(Source data)
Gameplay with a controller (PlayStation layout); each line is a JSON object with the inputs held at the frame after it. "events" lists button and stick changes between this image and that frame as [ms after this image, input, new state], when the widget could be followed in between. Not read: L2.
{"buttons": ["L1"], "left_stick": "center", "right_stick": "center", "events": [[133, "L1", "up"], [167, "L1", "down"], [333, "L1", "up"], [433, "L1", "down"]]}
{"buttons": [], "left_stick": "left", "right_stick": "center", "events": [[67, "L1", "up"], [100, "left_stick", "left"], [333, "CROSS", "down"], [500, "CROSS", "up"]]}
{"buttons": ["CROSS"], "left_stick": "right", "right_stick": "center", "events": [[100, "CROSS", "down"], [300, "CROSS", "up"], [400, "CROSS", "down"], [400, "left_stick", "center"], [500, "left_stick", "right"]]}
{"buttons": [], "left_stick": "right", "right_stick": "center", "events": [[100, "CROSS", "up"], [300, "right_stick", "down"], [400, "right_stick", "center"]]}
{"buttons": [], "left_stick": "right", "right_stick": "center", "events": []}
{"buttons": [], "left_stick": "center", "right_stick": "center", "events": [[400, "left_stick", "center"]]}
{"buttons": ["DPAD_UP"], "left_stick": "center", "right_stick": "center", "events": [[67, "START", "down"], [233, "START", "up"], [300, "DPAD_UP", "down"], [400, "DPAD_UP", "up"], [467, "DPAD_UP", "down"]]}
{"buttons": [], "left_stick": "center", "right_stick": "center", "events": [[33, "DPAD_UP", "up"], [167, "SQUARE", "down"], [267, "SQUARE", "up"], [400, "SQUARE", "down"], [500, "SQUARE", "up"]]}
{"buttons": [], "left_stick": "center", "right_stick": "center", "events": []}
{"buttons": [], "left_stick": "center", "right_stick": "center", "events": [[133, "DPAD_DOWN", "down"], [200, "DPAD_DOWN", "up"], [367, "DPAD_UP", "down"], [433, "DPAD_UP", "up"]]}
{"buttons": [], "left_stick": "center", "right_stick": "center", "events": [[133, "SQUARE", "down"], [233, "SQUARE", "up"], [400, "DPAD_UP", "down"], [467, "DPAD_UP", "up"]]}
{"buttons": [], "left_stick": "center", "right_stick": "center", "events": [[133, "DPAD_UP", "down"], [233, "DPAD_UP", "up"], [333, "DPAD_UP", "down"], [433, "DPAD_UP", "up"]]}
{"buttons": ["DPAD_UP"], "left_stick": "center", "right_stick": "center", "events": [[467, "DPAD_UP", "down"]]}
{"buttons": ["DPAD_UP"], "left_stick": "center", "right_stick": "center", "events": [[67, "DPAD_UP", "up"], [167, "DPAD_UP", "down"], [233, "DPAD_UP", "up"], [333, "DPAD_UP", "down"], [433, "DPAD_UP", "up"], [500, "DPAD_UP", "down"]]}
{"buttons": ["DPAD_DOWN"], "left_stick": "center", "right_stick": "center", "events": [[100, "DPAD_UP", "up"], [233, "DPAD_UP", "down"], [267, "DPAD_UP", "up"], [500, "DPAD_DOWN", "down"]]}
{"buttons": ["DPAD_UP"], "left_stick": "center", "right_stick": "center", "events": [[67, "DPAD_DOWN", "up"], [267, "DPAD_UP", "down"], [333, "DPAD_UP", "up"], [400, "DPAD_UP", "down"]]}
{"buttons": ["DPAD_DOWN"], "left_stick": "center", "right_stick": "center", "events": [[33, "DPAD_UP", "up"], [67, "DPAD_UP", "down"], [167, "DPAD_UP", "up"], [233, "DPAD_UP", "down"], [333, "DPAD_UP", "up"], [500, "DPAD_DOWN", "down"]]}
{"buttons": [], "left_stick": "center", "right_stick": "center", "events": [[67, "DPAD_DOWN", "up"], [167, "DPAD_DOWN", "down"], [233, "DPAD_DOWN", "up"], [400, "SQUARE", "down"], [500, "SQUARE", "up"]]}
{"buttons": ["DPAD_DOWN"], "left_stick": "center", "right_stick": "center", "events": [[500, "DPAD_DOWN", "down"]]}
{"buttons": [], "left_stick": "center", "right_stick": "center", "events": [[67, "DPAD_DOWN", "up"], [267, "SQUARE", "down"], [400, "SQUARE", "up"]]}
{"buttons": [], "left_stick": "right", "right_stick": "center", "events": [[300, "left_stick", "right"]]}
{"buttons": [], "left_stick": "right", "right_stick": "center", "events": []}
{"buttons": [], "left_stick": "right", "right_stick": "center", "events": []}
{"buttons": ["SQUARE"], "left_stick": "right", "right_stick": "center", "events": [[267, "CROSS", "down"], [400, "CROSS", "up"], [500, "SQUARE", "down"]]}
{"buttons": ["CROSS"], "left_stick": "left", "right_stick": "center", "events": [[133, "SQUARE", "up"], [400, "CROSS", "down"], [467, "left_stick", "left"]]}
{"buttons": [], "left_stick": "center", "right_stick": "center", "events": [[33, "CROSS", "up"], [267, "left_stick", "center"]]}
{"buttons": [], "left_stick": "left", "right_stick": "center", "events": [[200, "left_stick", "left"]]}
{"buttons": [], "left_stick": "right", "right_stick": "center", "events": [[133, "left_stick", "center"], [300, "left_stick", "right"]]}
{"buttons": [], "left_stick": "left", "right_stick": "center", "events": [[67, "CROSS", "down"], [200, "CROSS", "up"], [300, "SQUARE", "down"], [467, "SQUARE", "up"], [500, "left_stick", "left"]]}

_ABOUT THIS TASK:_
Copy out each record word for word.

_WRITTEN RESPONSE:_
Gameplay with a controller (PlayStation layout); each line is a JSON object with the inputs held at the frame after it. "events" lists button and stick changes between this image and that frame as [ms after this image, input, new state], when the widget could be followed in between. Not read: L2.
{"buttons": ["L1"], "left_stick": "center", "right_stick": "center", "events": [[133, "L1", "up"], [167, "L1", "down"], [333, "L1", "up"], [433, "L1", "down"]]}
{"buttons": [], "left_stick": "left", "right_stick": "center", "events": [[67, "L1", "up"], [100, "left_stick", "left"], [333, "CROSS", "down"], [500, "CROSS", "up"]]}
{"buttons": ["CROSS"], "left_stick": "right", "right_stick": "center", "events": [[100, "CROSS", "down"], [300, "CROSS", "up"], [400, "CROSS", "down"], [400, "left_stick", "center"], [500, "left_stick", "right"]]}
{"buttons": [], "left_stick": "right", "right_stick": "center", "events": [[100, "CROSS", "up"], [300, "right_stick", "down"], [400, "right_stick", "center"]]}
{"buttons": [], "left_stick": "right", "right_stick": "center", "events": []}
{"buttons": [], "left_stick": "center", "right_stick": "center", "events": [[400, "left_stick", "center"]]}
{"buttons": ["DPAD_UP"], "left_stick": "center", "right_stick": "center", "events": [[67, "START", "down"], [233, "START", "up"], [300, "DPAD_UP", "down"], [400, "DPAD_UP", "up"], [467, "DPAD_UP", "down"]]}
{"buttons": [], "left_stick": "center", "right_stick": "center", "events": [[33, "DPAD_UP", "up"], [167, "SQUARE", "down"], [267, "SQUARE", "up"], [400, "SQUARE", "down"], [500, "SQUARE", "up"]]}
{"buttons": [], "left_stick": "center", "right_stick": "center", "events": []}
{"buttons": [], "left_stick": "center", "right_stick": "center", "events": [[133, "DPAD_DOWN", "down"], [200, "DPAD_DOWN", "up"], [367, "DPAD_UP", "down"], [433, "DPAD_UP", "up"]]}
{"buttons": [], "left_stick": "center", "right_stick": "center", "events": [[133, "SQUARE", "down"], [233, "SQUARE", "up"], [400, "DPAD_UP", "down"], [467, "DPAD_UP", "up"]]}
{"buttons": [], "left_stick": "center", "right_stick": "center", "events": [[133, "DPAD_UP", "down"], [233, "DPAD_UP", "up"], [333, "DPAD_UP", "down"], [433, "DPAD_UP", "up"]]}
{"buttons": ["DPAD_UP"], "left_stick": "center", "right_stick": "center", "events": [[467, "DPAD_UP", "down"]]}
{"buttons": ["DPAD_UP"], "left_stick": "center", "right_stick": "center", "events": [[67, "DPAD_UP", "up"], [167, "DPAD_UP", "down"], [233, "DPAD_UP", "up"], [333, "DPAD_UP", "down"], [433, "DPAD_UP", "up"], [500, "DPAD_UP", "down"]]}
{"buttons": ["DPAD_DOWN"], "left_stick": "center", "right_stick": "center", "events": [[100, "DPAD_UP", "up"], [233, "DPAD_UP", "down"], [267, "DPAD_UP", "up"], [500, "DPAD_DOWN", "down"]]}
{"buttons": ["DPAD_UP"], "left_stick": "center", "right_stick": "center", "events": [[67, "DPAD_DOWN", "up"], [267, "DPAD_UP", "down"], [333, "DPAD_UP", "up"], [400, "DPAD_UP", "down"]]}
{"buttons": ["DPAD_DOWN"], "left_stick": "center", "right_stick": "center", "events": [[33, "DPAD_UP", "up"], [67, "DPAD_UP", "down"], [167, "DPAD_UP", "up"], [233, "DPAD_UP", "down"], [333, "DPAD_UP", "up"], [500, "DPAD_DOWN", "down"]]}
{"buttons": [], "left_stick": "center", "right_stick": "center", "events": [[67, "DPAD_DOWN", "up"], [167, "DPAD_DOWN", "down"], [233, "DPAD_DOWN", "up"], [400, "SQUARE", "down"], [500, "SQUARE", "up"]]}
{"buttons": ["DPAD_DOWN"], "left_stick": "center", "right_stick": "center", "events": [[500, "DPAD_DOWN", "down"]]}
{"buttons": [], "left_stick": "center", "right_stick": "center", "events": [[67, "DPAD_DOWN", "up"], [267, "SQUARE", "down"], [400, "SQUARE", "up"]]}
{"buttons": [], "left_stick": "right", "right_stick": "center", "events": [[300, "left_stick", "right"]]}
{"buttons": [], "left_stick": "right", "right_stick": "center", "events": []}
{"buttons": [], "left_stick": "right", "right_stick": "center", "events": []}
{"buttons": ["SQUARE"], "left_stick": "right", "right_stick": "center", "events": [[267, "CROSS", "down"], [400, "CROSS", "up"], [500, "SQUARE", "down"]]}
{"buttons": ["CROSS"], "left_stick": "left", "right_stick": "center", "events": [[133, "SQUARE", "up"], [400, "CROSS", "down"], [467, "left_stick", "left"]]}
{"buttons": [], "left_stick": "center", "right_stick": "center", "events": [[33, "CROSS", "up"], [267, "left_stick", "center"]]}
{"buttons": [], "left_stick": "left", "right_stick": "center", "events": [[200, "left_stick", "left"]]}
{"buttons": [], "left_stick": "right", "right_stick": "center", "events": [[133, "left_stick", "center"], [300, "left_stick", "right"]]}
{"buttons": [], "left_stick": "left", "right_stick": "center", "events": [[67, "CROSS", "down"], [200, "CROSS", "up"], [300, "SQUARE", "down"], [467, "SQUARE", "up"], [500, "left_stick", "left"]]}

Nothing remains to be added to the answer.